También destacó por su postura, primero conciliadora y luego intransigente, con la Unión Europea en las delicadas negociaciones sobre los acuerdos posbrexit para Irlanda del Norte.

Sus logros en acuerdos comerciales

Mostrándose leal a Johnson hasta el final, ahora tendrá que lograr un delicado equilibrio para aprovechar el trabajo realizado en los últimos meses sin aparecer como una heredera directa del líder conservador.

Cuando llegó al poder en julio de 2019, Johnson había confiando a Elizabeth (‘Liz’) Truss la cartera de Comercio Exterior. En este puesto, que le permitió familiarizarse con los canales diplomáticos, se convirtió en la cara de las negociaciones comerciales de Londres tras el Brexit.

Fue todo un cambio de rumbo para una mujer que había defendido la permanencia británica en la Unión Europea durante el referéndum de 2016 antes de decir que veía oportunidades económicas en el Brexit.

Ha trabajado para forjar nuevas alianzas de libre comercio y concluyó acuerdos con Japón, Australia y Noruega. Pero sus críticos afirman que estos tratados solo reintroducen las ventajas perdidas con la salida de la UE. Y Truss no logró el gran acuerdo comercial con Estados Unidos que Londres tanto ambicionaba.

De la izquierda a la derecha

acida el 26 de julio de 1975, casada y con dos hijas, “Liz no tiene miedo de decir lo que piensa, y cree que liberar a la gente de los gravosos trámites burocráticos para crear y hacer crecer las empresas es la clave de nuestro futuro económico”, presume su página web.

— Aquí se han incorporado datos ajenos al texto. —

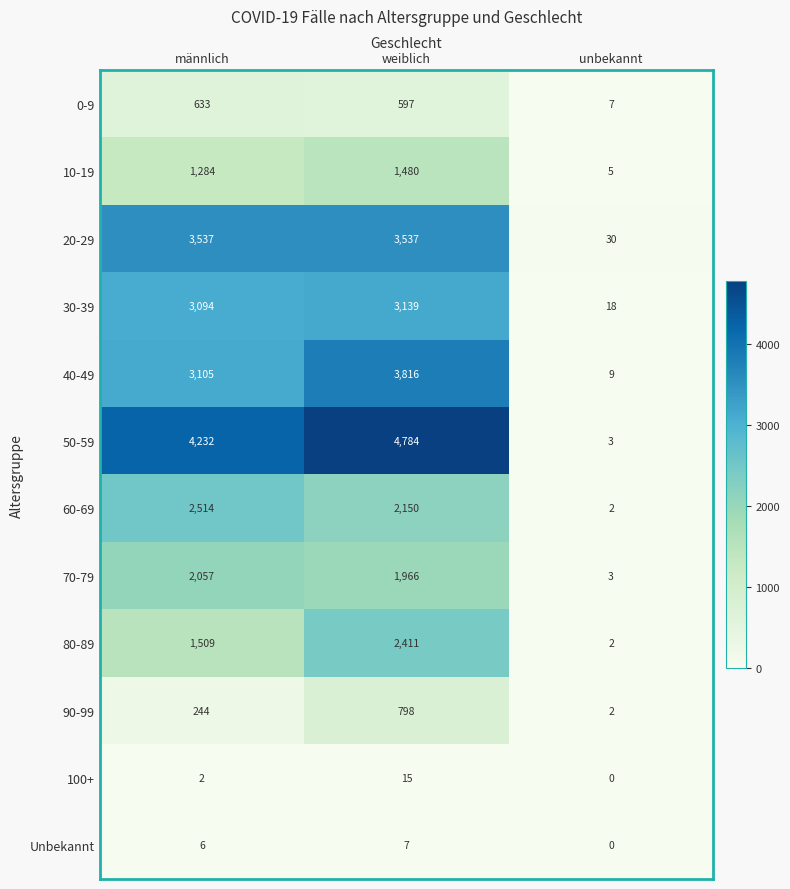

What is the maximum value shown in the chart?

4784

Tras una década en el sector privado, sobre todo como directora comercial, fue primero concejala en el sureste de Londres y luego se convirtió en diputada en 2010, por la circunscripción de South West Norfolk, en el este de Inglaterra.

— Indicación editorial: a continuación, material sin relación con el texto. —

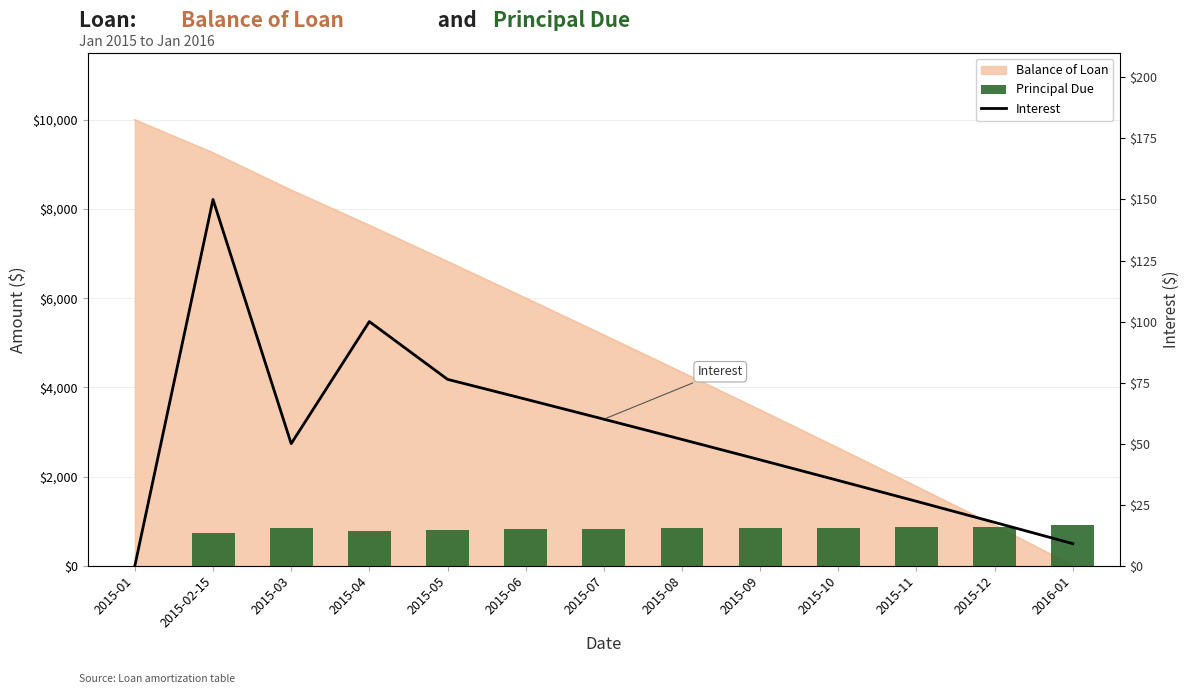

What is the sum of the Interest values at 2015-07 and 2015-11?

86.4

En 2012 entró en el Gobierno y ocupó una serie de carteras, primero como Secretaria de Estado de Educación y luego como Ministra de Medio Ambiente de 2014 a 2016. También se convirtió en la primera mujer Ministra de Justicia y, posteriormente, en Secretaria jefa del Tesoro. Sin embargo, su presencia en las filas conservadoras no era evidente ni mucho menos.

Truss creció en un entorno muy izquierdista. En la prestigiosa Universidad de Oxford, donde se licenció en política y economía, presidió el grupo eurófilo liberal-demócrata, que en su momento apoyó un segundo referéndum sobre el Brexit.

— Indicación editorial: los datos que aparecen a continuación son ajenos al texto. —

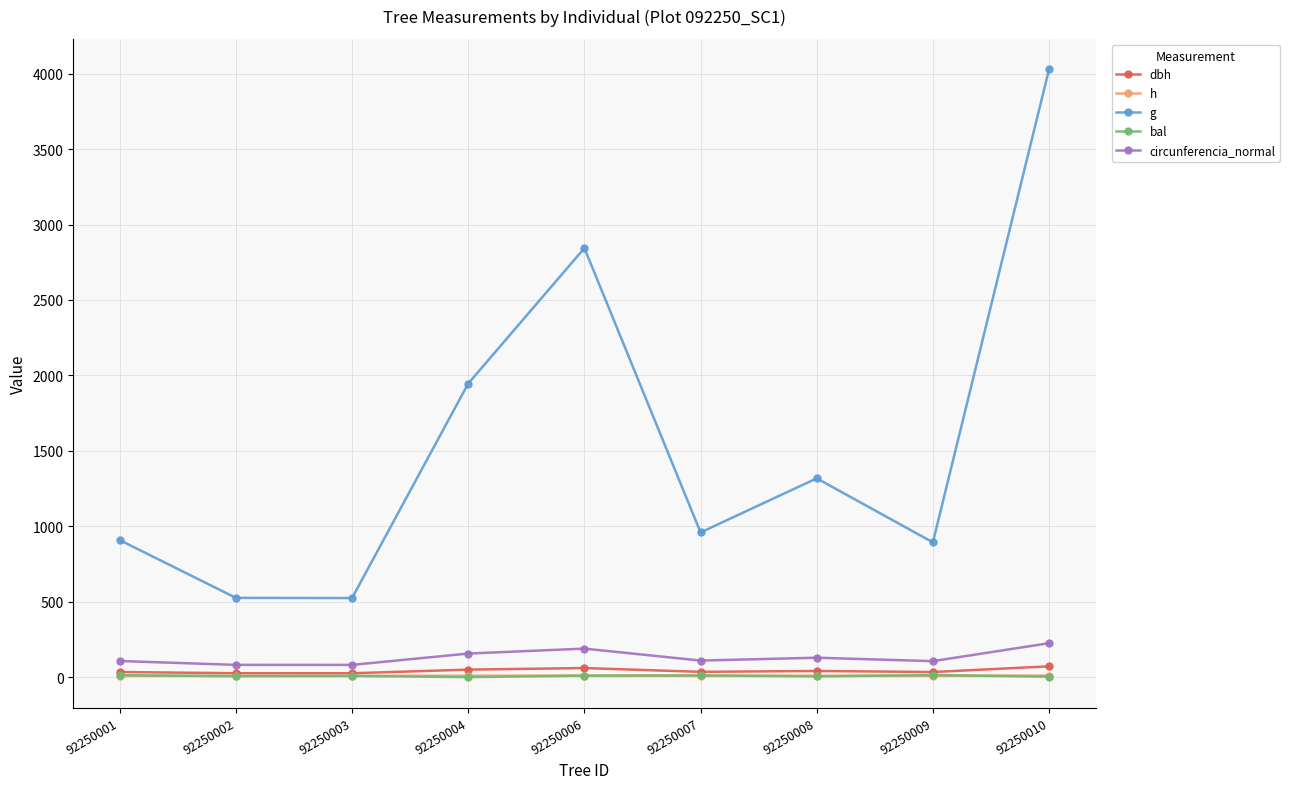

True or false: circunferencia_normal and dbh intersect in this chart.

False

Según ella misma admitió, escandalizó a sus padres, un profesor de matemáticas y una defensora del desarme nuclear a los que acompañaba a las manifestaciones cuando era niña, al acabar adoptando posturas muy derechistas.

Los conservadores, entre quienes rápidamente se convirtió en una estrella emergente, encajaban mejor con las ideas de esta defensoras de los bajos impuestos.

“Mi filosofía personal”, dijo una vez al periódico The Guardian, “es dar a la gente la oportunidad de tomar sus propias decisiones”.